The Council of Ephesus (431) defends this unicity of per-son in Christ and condemns Nestorius and his followers. It approves, by acclamation, the second letter of Saint Cyril to Nestorius and through this approval officially confirms the attribution to Mary of the title Mother of God. The normative decision taken at Ephesus will be explicitly promulgated as dogma in 451 by the Council of Chalcedon.
1. Theological Content
As noted above, the title of Mother of God derives from Catholic teaching on the Incarnation of the Word. Mary conceives and brings forth, in His human nature, One Who is God from all eternity. Jesus is not God by the fact that He is conceived or born of Mary (this would not be a Mystery but an absurdity because it would make Mary mother of the Divine nature). Mary is Mother of God because from her own flesh she gives to the Word a human nature like hers. And just as in ordinary human generation the terminus of the parents' generative action is not the human nature produced but the person subsisting in this nature, so in the case of Mary: her maternal action reaches to the Person of the Word, Who by this very fact is truly her Son. Mary is “theotokos” because “the Word was made flesh” in her and through her.

Excerpted data =>
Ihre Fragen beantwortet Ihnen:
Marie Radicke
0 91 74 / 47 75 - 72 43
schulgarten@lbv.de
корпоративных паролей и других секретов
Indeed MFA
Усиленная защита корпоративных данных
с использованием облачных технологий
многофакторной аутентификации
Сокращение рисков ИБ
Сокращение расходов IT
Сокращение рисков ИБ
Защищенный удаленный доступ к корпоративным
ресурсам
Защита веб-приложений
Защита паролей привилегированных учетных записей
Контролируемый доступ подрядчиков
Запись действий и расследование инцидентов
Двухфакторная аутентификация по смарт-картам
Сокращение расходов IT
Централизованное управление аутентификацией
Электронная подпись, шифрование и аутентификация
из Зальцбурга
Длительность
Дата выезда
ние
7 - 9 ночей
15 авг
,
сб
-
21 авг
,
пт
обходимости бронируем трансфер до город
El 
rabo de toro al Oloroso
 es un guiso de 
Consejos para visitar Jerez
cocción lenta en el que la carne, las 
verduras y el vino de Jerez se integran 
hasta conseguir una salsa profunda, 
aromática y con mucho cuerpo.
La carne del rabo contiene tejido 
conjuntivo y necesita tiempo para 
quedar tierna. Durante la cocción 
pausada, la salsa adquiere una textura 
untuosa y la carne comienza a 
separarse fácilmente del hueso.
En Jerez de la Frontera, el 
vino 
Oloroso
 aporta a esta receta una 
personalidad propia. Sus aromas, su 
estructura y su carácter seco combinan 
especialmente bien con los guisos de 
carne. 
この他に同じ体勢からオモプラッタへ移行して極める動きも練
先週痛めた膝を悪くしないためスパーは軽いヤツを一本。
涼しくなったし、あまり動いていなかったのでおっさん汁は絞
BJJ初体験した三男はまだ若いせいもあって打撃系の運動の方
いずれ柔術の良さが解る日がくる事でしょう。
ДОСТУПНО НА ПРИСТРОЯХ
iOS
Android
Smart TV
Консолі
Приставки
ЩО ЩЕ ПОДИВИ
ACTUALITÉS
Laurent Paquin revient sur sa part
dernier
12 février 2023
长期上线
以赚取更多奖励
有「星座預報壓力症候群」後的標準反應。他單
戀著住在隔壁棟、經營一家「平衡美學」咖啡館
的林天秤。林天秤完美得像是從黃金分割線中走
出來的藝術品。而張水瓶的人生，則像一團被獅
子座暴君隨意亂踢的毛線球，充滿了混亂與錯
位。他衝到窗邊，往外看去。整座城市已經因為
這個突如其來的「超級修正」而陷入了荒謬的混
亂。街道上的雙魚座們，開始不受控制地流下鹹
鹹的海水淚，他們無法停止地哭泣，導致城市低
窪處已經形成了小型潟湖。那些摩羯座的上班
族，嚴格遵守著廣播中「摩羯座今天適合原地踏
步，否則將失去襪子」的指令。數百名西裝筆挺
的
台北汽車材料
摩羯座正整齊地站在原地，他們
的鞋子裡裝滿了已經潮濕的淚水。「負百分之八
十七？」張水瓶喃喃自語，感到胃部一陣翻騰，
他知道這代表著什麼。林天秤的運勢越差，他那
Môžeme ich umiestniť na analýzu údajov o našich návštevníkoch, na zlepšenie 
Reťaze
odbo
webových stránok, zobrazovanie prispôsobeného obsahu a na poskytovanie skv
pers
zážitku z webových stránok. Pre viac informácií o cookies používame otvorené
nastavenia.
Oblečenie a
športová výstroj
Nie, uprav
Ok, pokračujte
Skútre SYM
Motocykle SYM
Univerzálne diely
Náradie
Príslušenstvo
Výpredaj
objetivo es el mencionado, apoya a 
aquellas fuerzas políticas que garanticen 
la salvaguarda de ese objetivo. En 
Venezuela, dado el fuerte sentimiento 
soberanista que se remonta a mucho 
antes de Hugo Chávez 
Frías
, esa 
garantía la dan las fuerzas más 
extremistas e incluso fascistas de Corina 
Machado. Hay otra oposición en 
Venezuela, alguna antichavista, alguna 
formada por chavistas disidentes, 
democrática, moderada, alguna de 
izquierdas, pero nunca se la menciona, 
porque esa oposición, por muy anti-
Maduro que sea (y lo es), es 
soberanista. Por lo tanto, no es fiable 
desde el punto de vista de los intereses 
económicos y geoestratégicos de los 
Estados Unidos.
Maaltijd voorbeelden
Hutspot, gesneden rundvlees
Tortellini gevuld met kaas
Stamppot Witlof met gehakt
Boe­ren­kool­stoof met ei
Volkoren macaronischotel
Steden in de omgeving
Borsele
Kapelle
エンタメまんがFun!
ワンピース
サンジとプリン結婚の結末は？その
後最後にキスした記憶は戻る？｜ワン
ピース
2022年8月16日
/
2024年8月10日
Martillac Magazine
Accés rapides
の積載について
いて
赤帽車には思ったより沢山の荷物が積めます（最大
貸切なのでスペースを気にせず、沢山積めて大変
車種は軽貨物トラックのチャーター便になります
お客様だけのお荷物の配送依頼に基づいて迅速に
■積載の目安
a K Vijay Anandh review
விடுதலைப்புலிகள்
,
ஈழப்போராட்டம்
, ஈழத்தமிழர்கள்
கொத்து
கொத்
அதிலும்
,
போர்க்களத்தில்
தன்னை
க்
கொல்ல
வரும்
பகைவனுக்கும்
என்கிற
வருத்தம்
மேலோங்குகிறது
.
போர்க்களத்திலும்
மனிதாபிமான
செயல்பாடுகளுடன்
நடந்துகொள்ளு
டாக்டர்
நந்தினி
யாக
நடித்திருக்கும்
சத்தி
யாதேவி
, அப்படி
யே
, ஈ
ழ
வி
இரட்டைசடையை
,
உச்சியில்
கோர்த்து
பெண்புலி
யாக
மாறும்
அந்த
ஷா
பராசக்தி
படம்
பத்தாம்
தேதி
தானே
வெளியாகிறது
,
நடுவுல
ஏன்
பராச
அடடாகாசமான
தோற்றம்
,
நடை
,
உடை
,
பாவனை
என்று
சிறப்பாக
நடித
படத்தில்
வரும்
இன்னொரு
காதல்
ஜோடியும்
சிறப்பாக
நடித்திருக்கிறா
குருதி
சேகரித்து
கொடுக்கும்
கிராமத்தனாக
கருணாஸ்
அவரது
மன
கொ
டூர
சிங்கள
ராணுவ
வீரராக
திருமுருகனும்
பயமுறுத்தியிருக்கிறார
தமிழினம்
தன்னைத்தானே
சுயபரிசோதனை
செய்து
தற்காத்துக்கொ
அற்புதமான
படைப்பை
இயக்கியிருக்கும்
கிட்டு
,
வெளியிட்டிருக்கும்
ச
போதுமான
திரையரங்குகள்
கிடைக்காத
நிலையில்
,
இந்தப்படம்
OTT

Task objective =>
According to the passage on the title Mother of God, which council promulgated the decision taken at Ephesus as dogma in 451? The items play no part in what follows.

Task output =>
The Council of Chalcedon.